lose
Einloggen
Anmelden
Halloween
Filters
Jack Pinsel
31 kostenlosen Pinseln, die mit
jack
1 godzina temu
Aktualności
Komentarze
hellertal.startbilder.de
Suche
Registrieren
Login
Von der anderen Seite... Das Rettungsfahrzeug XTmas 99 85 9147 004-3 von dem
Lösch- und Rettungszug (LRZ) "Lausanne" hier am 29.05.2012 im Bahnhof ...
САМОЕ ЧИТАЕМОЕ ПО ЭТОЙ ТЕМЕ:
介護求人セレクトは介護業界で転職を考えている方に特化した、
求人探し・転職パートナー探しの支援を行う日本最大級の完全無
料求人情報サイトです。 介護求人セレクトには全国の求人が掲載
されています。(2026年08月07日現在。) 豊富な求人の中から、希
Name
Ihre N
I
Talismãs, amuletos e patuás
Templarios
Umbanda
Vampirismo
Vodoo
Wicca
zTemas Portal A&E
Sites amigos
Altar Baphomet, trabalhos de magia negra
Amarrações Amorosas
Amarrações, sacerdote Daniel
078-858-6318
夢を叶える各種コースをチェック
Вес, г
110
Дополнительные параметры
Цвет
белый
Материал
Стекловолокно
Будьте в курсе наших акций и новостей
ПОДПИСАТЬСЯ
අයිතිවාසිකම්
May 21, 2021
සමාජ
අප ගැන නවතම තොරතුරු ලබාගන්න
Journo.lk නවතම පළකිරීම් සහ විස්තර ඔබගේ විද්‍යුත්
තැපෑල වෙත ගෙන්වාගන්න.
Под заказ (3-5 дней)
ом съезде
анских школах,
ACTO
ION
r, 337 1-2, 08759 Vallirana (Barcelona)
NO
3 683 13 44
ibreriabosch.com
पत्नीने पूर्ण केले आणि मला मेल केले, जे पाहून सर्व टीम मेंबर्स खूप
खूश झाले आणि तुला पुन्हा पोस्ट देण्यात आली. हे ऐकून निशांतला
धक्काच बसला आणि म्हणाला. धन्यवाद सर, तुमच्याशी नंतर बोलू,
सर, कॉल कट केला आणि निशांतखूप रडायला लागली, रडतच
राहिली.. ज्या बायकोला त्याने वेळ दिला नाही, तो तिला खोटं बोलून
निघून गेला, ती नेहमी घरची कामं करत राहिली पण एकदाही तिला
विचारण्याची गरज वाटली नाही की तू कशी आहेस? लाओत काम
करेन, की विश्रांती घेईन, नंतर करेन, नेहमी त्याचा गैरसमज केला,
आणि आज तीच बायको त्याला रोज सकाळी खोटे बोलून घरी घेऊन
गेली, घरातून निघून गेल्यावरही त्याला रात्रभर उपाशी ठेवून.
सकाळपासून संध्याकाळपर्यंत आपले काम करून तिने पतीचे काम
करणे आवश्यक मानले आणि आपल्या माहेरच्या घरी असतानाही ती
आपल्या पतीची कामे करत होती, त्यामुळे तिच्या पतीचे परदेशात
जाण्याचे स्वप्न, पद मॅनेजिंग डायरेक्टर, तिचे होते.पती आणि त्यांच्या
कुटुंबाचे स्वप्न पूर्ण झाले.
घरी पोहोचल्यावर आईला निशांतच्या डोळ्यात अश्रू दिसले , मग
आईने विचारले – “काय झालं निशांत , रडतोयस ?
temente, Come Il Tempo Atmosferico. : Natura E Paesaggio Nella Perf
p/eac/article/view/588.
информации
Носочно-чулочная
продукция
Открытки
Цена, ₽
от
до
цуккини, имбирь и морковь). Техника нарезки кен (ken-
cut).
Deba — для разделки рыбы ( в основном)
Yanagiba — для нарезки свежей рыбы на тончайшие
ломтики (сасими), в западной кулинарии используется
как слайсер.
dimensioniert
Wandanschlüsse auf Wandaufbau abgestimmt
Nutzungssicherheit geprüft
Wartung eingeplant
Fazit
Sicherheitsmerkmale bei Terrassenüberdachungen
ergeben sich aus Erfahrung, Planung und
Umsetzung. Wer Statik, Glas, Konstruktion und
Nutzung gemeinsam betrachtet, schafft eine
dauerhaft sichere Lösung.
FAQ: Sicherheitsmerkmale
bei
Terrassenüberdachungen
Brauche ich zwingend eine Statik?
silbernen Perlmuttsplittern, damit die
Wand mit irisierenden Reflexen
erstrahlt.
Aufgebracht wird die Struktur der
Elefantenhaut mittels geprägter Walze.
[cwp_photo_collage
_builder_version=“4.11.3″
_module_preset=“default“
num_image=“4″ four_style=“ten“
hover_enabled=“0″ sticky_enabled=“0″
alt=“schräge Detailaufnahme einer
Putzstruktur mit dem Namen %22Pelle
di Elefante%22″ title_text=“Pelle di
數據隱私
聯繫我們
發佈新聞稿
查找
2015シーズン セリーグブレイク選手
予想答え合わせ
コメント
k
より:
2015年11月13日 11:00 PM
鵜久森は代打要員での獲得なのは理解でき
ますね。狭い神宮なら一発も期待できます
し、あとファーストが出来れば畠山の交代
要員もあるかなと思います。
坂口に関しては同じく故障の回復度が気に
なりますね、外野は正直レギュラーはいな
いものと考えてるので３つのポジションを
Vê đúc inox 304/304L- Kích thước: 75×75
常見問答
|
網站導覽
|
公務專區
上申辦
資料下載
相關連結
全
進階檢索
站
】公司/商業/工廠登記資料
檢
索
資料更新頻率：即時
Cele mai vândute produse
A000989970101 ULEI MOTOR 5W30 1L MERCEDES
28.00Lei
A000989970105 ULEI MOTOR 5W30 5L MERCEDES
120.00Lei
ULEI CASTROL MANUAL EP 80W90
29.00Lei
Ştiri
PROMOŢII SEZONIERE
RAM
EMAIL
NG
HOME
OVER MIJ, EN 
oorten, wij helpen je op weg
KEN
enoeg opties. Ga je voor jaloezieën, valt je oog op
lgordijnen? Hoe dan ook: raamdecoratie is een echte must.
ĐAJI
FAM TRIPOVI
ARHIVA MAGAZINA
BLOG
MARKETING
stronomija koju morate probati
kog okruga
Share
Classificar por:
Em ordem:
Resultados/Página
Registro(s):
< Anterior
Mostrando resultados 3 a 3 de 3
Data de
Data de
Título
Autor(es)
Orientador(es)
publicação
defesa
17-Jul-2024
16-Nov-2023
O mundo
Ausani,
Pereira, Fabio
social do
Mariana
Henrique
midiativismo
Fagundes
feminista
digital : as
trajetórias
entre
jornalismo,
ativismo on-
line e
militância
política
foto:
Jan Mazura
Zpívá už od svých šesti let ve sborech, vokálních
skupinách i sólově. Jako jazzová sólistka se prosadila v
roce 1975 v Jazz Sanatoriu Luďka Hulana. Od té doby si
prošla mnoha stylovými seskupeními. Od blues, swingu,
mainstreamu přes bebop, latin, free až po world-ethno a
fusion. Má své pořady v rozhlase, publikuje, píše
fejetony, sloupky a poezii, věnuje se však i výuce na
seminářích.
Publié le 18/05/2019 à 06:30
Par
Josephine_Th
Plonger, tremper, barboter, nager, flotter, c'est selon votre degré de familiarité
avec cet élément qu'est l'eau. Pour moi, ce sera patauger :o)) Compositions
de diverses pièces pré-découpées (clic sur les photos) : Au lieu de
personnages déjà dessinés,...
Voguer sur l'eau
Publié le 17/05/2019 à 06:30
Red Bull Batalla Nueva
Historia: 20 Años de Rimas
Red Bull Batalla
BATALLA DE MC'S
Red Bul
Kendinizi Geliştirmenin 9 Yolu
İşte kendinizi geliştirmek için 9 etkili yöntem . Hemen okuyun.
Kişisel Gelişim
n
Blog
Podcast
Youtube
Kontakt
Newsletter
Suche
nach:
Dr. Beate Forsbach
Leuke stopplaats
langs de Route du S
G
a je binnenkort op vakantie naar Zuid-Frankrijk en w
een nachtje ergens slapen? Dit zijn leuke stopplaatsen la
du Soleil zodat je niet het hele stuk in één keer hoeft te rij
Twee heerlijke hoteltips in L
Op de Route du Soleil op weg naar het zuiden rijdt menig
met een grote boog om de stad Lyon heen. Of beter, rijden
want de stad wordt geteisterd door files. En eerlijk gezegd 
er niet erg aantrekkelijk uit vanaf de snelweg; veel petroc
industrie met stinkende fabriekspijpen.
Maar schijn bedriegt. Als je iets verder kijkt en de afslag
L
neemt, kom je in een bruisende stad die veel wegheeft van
^^^^
The task → Transcribe the lines from the start of the records through the line that contains "Von der anderen", including that line.

The answer →
lose
Einloggen
Anmelden
Halloween
Filters
Jack Pinsel
31 kostenlosen Pinseln, die mit
jack
1 godzina temu
Aktualności
Komentarze
hellertal.startbilder.de
Suche
Registrieren
Login
Von der anderen Seite... Das Rettungsfahrzeug XTmas 99 85 9147 004-3 von dem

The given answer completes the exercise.